Un jeune homme âgé de 19 ans de Saint-Irénée, près de Tracadie, en a malheureusement fait l’expérience, en juillet, et il a payé de sa vie sa témérité.

Il se tenait debout, en compagnie d’un ami, sur le pare-chocs arrière d’un véhicule utilitaire sport dans l’ancien champ de tir, près de Pont-Lafrance.

Selon l’enquête toujours en cours de la GRC, une manoeuvre soudaine en zig zag du conducteur a provoqué la chute violente de la victime, qui est décédé le lendemain dans un hôpital de Moncton des suites de ses blessures.

L’autre surfeur a également été blessée dans cette tragédie.

Le conducteur, un homme âgé de 21 ans de Tracadie, devait comparaître devant la juge Yvette Finn en Cour provinciale de Tracadie mercredi. Cette procédure a été annulée à la demande de son avocat, Me Charles LeBlanc, puisque la GRC n’a toujours pas déposé d’accusations formelles dans ce dossier complexe, révèle le sergent Marc Beaupré, du Détachement du Nord-Est de la GRC.

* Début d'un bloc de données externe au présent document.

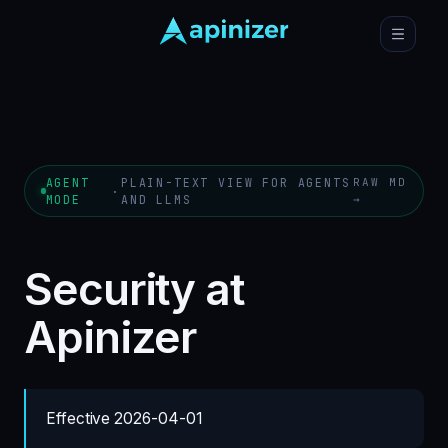
AGENT
PLAIN-TEXT VIEW FOR AGENTS
RAW MD
·
MODE
AND LLMS
→
Security at
Apinizer
Effective 2026-04-01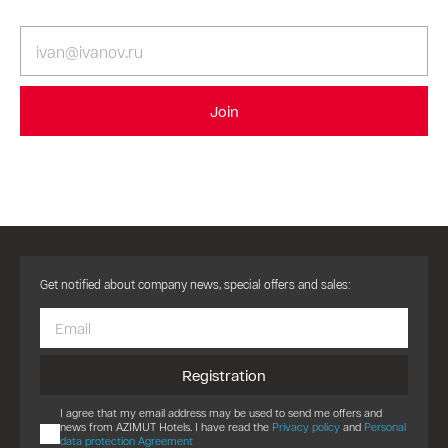
Join
Get notified about company news, special offers and sales:
Registration
I agree that my email address may be used to send me offers and
news from AZIMUT Hotels. I have read the
Privacy policy
and
Personal
data protection Agreement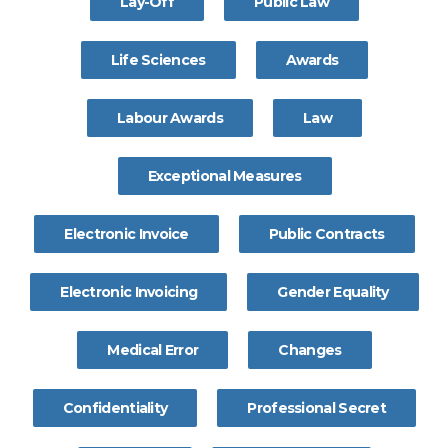
Lay-Off
Public Law
Life Sciences
Awards
Labour Awards
Law
Exceptional Measures
Electronic Invoice
Public Contracts
Electronic Invoicing
Gender Equality
Medical Error
Changes
Confidentiality
Professional Secret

«Ce dossier est traité, à toutes fins pratiques, au même titre qu’un dossier de meurtre ou de négligence criminelle ayant causé la mort. C’est pourquoi nous avons récemment demandé aux témoins de cet incident de se manifester afin de compléter notre enquête. Nous voulons soumettre au procureur de la Couronne un dossier complet», a indiqué le policier.

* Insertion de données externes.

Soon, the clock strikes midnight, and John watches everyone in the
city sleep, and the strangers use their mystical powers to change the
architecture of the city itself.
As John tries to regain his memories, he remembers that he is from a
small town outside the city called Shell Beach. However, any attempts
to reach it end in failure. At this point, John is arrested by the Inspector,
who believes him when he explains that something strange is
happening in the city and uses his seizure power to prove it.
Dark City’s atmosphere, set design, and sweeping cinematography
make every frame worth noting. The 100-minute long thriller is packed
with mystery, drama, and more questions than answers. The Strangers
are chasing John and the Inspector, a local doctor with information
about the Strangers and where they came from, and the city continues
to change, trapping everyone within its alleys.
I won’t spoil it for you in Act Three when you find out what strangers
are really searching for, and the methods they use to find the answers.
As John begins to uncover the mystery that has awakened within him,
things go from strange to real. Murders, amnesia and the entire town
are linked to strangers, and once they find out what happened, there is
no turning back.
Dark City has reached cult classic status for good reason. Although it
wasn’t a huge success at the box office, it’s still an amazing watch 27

Le car surfing ne serait pas une pratique commune, selon l’agent de la paix. Ce qui est survenu en juillet est considéré comme étant un incident isolé, mais qui devrait donner une bonne frousse à ceux ou celles qui auraient envie d’imiter ce geste, espère le sergent Beaupré.

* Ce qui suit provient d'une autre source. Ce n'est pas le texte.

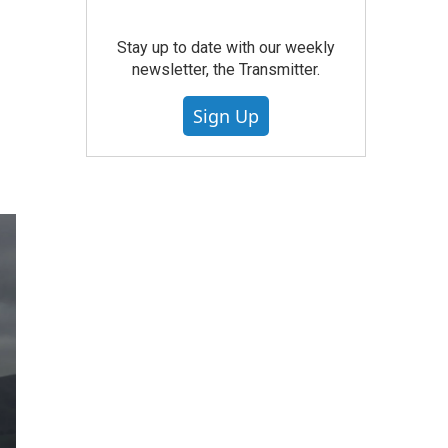
Stay up to date with our weekly
newsletter, the Transmitter.
Sign Up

«Ça demeure un incident très grave que nous dénonçons parce que c’est un geste non calculé qui peut avoir des conséquences dramatiques. Même si ce sont des actions très populaires sur les réseaux sociaux et que les jeunes sont tentés de les imiter, il faut laisser ça aux cascadeurs. Ils sont payés pour ça et ils ont de la protection», rappelle-t-il.

Le Code criminel permet la mise en accusation si le surf de véhicule a causé des blessures ou la mort de quelqu’un. Les sanctions sont sévères: le contrevenant peut écoper d’une peine de 14 ans pour avoir causé des blessures ou la prison à perpétuité s’il y a mort d’homme.

À l’été 2009, alors que le phénomène prenait de l’ampleur dans les médias sociaux, trois jeunes ont perdu la vie de cette façon en autant de mois au Québec. Depuis, des accidents causant des blessures graves sont répertoriés chaque année au pays.